The three-day show, which closed Thursday, was created in 2007 to showcase contemporary and designer men’s wear and accessories. A women’s segment followed in 2009 with a focus on up-and-coming designers and emerging brands.
A key element is the presentation of tightly edited collections, said show organizer Edina Sultanik, noting the venue featured 240 exhibitors and pulled in 2,000 visitors.
“Attendance was up 10 to 15 percent over last year. Major stores and smaller specialty boutiques came in. It’s a very international crowd looking for fresh ideas. Retailers want to have exclusive product that nobody else has,” explained Sultanik.
The open-space environment of the enclosed Basketball City setting awash with natural light lent a laid-back, stress-free ambience that’s typically not found at trade shows. Stands were comprised of rustic wood tables and display areas where a number of exhibitors brought family pets, and visitors were encouraged to get some sun and eat barbecue on a sprawling outside terrace.
But while the mood was light and fun, exhibitors generally said they were pleased with the pace of business, which they described as brisk the first two days. Exhibitors also noted that retailers were more open to new ideas and risk-taking if the product was unique and trend-right.
Javier Garcia, designer for Verlaine, said he opened eight new accounts with specialty boutiques.
“Capsule is a smaller show with more independent brands doing their thing. I like the open space with wide aisles because people can see the designs accurately….This is my second trade show and I plan to do Capsule New York again. I’ll be at the Capsule show in Paris later this month,” said Garcia.
Verlaine, which does production in New York, is a three-year-old contemporary brand that is rendered in specialty fabrics such as Japanese jerseys with blends of Tencel or silk, Italian cashmere, and modernistic treatments including linen and plastic lapels.
Tolga Dikencik, designer for Istanbul-based Cashmere in Love, said this is the brand’s second showing at Capsule New York and she plans to do a second presentation at the Sept. 28 to 30 Capsule women’s fair in Paris.
“Showing in New York is important for us because buyers can focus on product.…We got four new orders at the last show and it looks like we’ll have four more from this show,” said Dikencik, who created her cashmere and silk brand of dresses and separates in 2007.
Meanwhile, a combination of feminine and tough was the aesthetic goal for Titania Inglis, designer of the young, contemporary brand that bears her name.
“I had a really good show this time around, but orders haven’t yet been finalized with buyers and scouts I met at the previous show,” said Inglis, whose design studio is in Brooklyn.
Regarding the look of Inglis’ collection, she said, “I love tweaking juxtapositions of fabrics with soft and ethereal [silks and chiffons] and organic salvaged cotton denim from Japan.
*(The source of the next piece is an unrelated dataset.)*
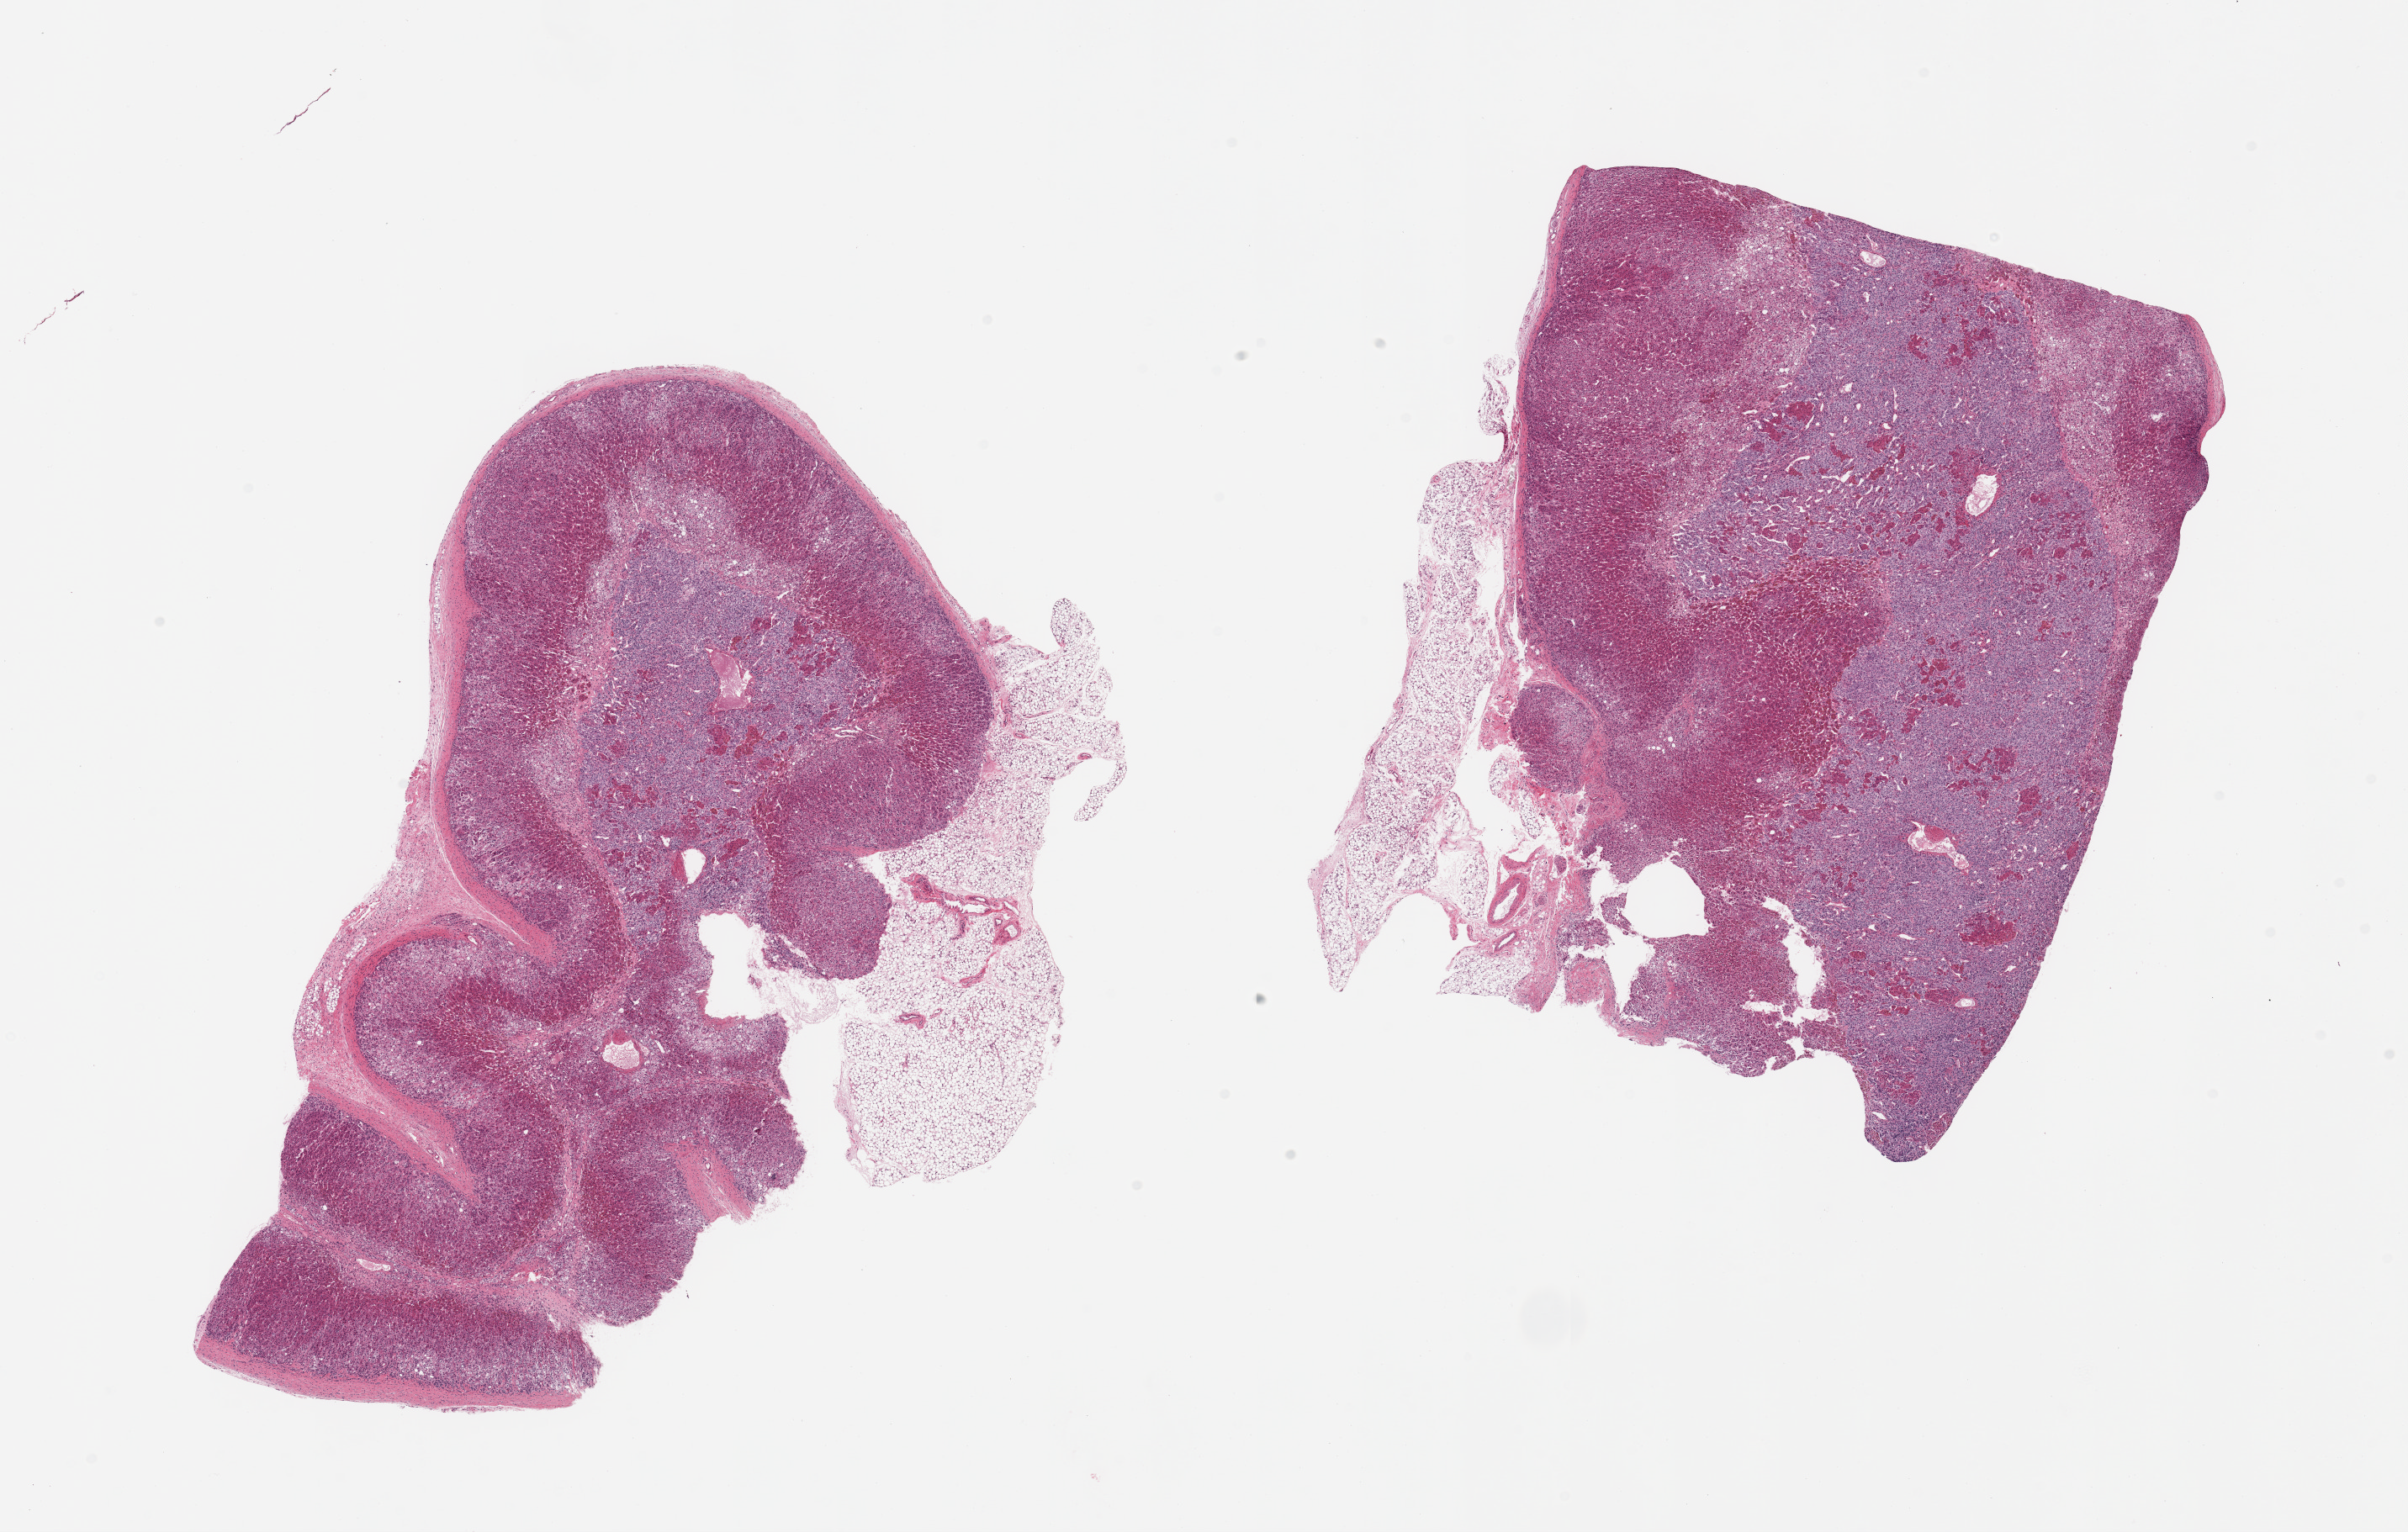
Digitized hematoxylin and eosin (H&E)-stained section — shown as a low-resolution overview of the whole scanned area (about 22.6 x 14.4 mm, from a 20x scan). PAXgene-fixed paraffin-embedded (PFPE) section. Sampled site (target tissue): adrenal gland. Donor tissue sample.
Pathologist's review note for this sample: 2 pieces, prominent medulla, well preserved--valuable and rare specimen; ~10% adherent fat, rep.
I hand wash and scrunch the edges.”
“It’s been a very good show and we’ve seen many new shops.…We’ve had orders from 10 boutiques,” commented Marie Louise Mogensen, sales representative for Base Range, a Danish maker of bamboo-blend underwear and casual apparel.
She said Capsule was the “perfect” format to introduce the brand’s foray into swimwear.
“The swimwear is made of organic cotton and elastane and it’s been well received.…It’s our third Capsule show in New York and we’ll be doing a third round in Paris,” she noted.